Le déroulement des faits se lit presque comme un roman policier. Par une nuit brumeuse, un homme du nom de Paul Falk s’est frayé un chemin à travers la forêt jusqu’au château, muni d’une échelle volée. À l’aide de cette échelle, il a franchi les remparts du château en silence et sans se faire remarquer. Puis, à l’aide d’un coupe-boulons, il sectionna les barreaux métalliques de la fenêtre de la salle du trésor. Il pénétra ainsi dans la salle du trésor par l’ouverture ainsi créée.

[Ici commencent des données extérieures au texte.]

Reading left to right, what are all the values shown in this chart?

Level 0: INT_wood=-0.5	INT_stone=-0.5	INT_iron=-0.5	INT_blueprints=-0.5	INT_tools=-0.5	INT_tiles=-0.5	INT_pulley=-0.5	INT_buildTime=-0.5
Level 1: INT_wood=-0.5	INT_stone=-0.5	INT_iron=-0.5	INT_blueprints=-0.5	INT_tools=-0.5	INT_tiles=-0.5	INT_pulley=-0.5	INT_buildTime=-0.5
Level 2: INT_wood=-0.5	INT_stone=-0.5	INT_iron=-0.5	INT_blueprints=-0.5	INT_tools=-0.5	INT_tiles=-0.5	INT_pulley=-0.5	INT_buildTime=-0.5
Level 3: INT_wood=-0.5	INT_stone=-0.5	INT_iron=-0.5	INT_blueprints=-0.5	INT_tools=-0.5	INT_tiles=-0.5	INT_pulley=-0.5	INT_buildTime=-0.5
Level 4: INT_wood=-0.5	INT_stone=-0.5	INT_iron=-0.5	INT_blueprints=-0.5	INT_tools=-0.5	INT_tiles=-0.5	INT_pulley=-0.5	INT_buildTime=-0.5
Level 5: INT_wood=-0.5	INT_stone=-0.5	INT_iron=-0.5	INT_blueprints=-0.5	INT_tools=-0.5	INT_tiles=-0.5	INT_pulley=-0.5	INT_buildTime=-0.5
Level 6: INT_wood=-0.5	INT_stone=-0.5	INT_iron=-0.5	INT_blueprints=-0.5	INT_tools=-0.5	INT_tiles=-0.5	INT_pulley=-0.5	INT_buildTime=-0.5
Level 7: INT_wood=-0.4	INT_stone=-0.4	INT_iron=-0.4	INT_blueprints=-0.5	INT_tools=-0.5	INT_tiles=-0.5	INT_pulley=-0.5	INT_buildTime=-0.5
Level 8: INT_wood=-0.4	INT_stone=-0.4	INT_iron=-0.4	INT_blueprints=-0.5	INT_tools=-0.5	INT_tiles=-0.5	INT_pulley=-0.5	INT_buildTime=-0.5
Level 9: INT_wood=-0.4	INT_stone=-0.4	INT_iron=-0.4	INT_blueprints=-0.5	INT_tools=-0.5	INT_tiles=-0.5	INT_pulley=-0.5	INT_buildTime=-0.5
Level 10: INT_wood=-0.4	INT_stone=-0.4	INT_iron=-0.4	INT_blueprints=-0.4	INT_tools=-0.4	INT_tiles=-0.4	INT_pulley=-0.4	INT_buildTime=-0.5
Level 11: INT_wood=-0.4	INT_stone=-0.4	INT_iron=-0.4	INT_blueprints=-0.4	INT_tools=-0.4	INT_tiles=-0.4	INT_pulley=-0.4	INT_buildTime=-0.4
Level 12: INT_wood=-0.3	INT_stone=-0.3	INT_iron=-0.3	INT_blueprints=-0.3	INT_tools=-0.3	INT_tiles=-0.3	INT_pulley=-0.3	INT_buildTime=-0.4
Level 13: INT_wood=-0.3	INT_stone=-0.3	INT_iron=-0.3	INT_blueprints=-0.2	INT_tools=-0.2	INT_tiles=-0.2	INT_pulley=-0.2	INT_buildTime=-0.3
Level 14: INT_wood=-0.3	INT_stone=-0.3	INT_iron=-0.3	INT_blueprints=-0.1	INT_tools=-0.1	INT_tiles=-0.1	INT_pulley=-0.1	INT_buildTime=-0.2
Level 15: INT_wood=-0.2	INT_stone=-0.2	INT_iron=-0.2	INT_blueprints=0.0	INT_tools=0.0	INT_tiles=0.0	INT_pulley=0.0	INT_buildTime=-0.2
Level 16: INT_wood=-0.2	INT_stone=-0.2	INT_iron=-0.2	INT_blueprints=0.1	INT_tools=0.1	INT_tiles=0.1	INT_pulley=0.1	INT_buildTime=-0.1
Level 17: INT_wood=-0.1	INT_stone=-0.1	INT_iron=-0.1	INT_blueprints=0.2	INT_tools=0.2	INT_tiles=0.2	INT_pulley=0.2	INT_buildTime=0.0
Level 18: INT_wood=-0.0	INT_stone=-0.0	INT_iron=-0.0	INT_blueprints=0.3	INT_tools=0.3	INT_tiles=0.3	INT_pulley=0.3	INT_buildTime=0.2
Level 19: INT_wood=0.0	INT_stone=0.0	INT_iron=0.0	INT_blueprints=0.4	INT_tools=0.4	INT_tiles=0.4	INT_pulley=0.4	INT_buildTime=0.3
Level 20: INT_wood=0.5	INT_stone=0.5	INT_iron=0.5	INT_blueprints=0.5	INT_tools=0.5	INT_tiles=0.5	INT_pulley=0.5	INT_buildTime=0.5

Là, il fit un riche butin. Il emporta des assiettes en or de Silésie, des médailles et des coupes, des tabatières de Frédéric le Grand et même le bâton de maréchal de l’empereur. La couronne, cependant, resta sur place, à la grande surprise de tous.

Paul Falk fut par la suite démasqué grâce au coupe-boulons. Des enfants l’avaient trouvé alors qu’ils jouaient dans la forêt. Mais pour la plupart des objets, il était déjà trop tard. Ils avaient déjà été fondus ou avaient disparu sans laisser de traces.

Heureusement, une partie au moins a pu être sauvée. Sur trois des six tabatières, des montures en or, dont certaines comportaient encore leurs pierres d’origine, ont pu être retrouvées. Elles ont été partiellement restaurées. Vous pouvez voir ces pièces ici, sous les numéros 11 à 13.

Ainsi, ce ne sont pas seulement de précieuses tabatières qui se trouvent aujourd’hui devant vous, mais aussi les témoins silencieux d’une histoire aussi fastueuse que marquée par de nombreuses pertes.